Rodeo SC
- Founded: 2025; 1 year ago
- Ground: Bobcat Field; Celina, Texas;
- Capacity: 7,000
- Owners: Jacob West (majority); Ben Watson;
- League: USL League One
- Website: rodeosc.pro

= Rodeo SC =

Soccer club based in Celina, Texas

The Rodeo Soccer Club, also known as Rodeo SC, is a professional men's soccer club based in Celina, Texas. Principally owned by Jacob West, the club intends to commence play in USL League One, a Division 3 league in the United States league system, in the 2028 season. The club will play its home games at Celina High School's Bobcat Field.

== History ==

=== Founding (2025−present) ===
Rodeo SC was founded by the founders of Texoma FC, in the aftermath of Texoma FC announcing they'd be self relegating to pre-professional league USL League Two. The club will take the spot of Texoma FC in USL League One, and announced they would begin play in the 2027 USL League One season. The crest of the club was revealed on March 27, 2026. On May 14, the club announced that it would push back its plan to begin play to the 2028 USL League One season.
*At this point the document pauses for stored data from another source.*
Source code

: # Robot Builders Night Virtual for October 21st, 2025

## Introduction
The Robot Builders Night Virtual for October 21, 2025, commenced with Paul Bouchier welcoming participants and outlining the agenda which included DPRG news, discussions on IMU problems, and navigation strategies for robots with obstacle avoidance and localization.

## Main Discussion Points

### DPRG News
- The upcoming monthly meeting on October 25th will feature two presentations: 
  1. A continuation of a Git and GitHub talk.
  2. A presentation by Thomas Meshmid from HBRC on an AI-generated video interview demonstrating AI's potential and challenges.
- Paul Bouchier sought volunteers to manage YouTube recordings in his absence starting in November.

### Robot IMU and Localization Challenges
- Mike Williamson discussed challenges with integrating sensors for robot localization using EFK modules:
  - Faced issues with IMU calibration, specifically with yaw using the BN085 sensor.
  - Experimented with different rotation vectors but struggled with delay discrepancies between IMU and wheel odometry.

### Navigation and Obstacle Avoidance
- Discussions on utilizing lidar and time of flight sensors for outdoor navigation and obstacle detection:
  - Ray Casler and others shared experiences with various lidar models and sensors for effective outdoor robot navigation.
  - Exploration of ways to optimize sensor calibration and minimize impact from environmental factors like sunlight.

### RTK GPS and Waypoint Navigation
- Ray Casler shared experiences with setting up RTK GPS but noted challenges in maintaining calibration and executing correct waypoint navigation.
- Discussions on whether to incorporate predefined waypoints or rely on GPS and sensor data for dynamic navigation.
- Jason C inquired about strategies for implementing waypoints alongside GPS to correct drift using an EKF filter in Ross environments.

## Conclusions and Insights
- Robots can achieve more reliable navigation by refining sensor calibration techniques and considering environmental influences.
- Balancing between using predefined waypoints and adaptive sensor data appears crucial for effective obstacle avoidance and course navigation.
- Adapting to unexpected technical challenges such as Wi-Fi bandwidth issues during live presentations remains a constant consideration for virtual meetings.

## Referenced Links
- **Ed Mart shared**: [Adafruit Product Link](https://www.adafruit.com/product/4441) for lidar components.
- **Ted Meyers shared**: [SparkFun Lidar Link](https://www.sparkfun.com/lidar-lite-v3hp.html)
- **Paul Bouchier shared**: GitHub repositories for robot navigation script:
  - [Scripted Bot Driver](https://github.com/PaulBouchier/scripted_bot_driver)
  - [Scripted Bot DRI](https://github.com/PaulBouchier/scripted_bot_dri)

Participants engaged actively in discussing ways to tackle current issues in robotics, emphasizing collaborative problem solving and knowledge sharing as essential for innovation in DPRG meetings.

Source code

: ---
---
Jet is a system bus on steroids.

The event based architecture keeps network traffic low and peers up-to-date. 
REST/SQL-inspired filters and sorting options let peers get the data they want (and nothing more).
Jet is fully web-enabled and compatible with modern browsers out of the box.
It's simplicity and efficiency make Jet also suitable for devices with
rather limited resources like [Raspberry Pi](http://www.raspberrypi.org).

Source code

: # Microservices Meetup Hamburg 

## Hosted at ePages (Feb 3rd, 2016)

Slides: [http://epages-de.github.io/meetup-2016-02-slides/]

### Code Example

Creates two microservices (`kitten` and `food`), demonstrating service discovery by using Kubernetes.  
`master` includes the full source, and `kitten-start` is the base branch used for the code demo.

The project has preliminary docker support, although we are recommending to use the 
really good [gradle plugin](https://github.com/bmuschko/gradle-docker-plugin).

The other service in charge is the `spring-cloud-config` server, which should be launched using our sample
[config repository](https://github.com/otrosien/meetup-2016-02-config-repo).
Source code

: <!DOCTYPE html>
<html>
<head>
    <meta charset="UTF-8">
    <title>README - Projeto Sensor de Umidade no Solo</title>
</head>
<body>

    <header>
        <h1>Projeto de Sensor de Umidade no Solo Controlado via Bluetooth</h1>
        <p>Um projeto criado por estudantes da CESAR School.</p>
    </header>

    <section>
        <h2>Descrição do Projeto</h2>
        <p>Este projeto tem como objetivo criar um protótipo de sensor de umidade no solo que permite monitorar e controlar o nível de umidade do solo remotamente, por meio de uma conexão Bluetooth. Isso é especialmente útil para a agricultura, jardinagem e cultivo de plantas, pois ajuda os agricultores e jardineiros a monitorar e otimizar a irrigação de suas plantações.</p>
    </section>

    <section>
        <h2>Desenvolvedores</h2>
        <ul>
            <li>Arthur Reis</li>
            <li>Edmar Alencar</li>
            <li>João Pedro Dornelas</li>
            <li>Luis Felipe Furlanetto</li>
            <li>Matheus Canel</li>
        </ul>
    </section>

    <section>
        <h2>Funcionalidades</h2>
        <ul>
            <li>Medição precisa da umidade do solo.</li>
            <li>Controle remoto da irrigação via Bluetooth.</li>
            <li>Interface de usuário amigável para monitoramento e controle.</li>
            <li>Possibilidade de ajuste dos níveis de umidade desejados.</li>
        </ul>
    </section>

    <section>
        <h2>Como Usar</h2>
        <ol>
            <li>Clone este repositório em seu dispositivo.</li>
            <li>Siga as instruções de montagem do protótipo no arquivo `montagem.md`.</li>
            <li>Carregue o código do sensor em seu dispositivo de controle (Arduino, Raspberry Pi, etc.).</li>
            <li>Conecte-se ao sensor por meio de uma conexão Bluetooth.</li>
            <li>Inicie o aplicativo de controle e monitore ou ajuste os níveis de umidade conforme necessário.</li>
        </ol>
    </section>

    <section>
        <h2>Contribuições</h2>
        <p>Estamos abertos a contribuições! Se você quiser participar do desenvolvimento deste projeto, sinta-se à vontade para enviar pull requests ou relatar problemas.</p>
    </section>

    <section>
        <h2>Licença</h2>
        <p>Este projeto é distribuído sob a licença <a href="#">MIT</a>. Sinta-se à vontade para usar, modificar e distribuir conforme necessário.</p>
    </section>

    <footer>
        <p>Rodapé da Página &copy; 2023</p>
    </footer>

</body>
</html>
== Club crest and colors ==
Rodeo SC unveiled their club crest on March 27, 2026. The crest features a bull rider and soccer ball in front of a background inspired by the Flag of Texas, along with the city and club name, all outlined by a rope. The entire crest is in the shape of a belt buckle, which is commonly awarded as a trophy in many Rodeo competitions. The club also debuted several secondary logos, including the bull rider and ball from the main crest, the club's initials "RSC" in the style of a cattle brand, and several wordmarks. All logos were designed by artist Casey Gaffney, a former resident of Celina. Danish sportswear brand Hummel were announced as their kit provider for the opening season.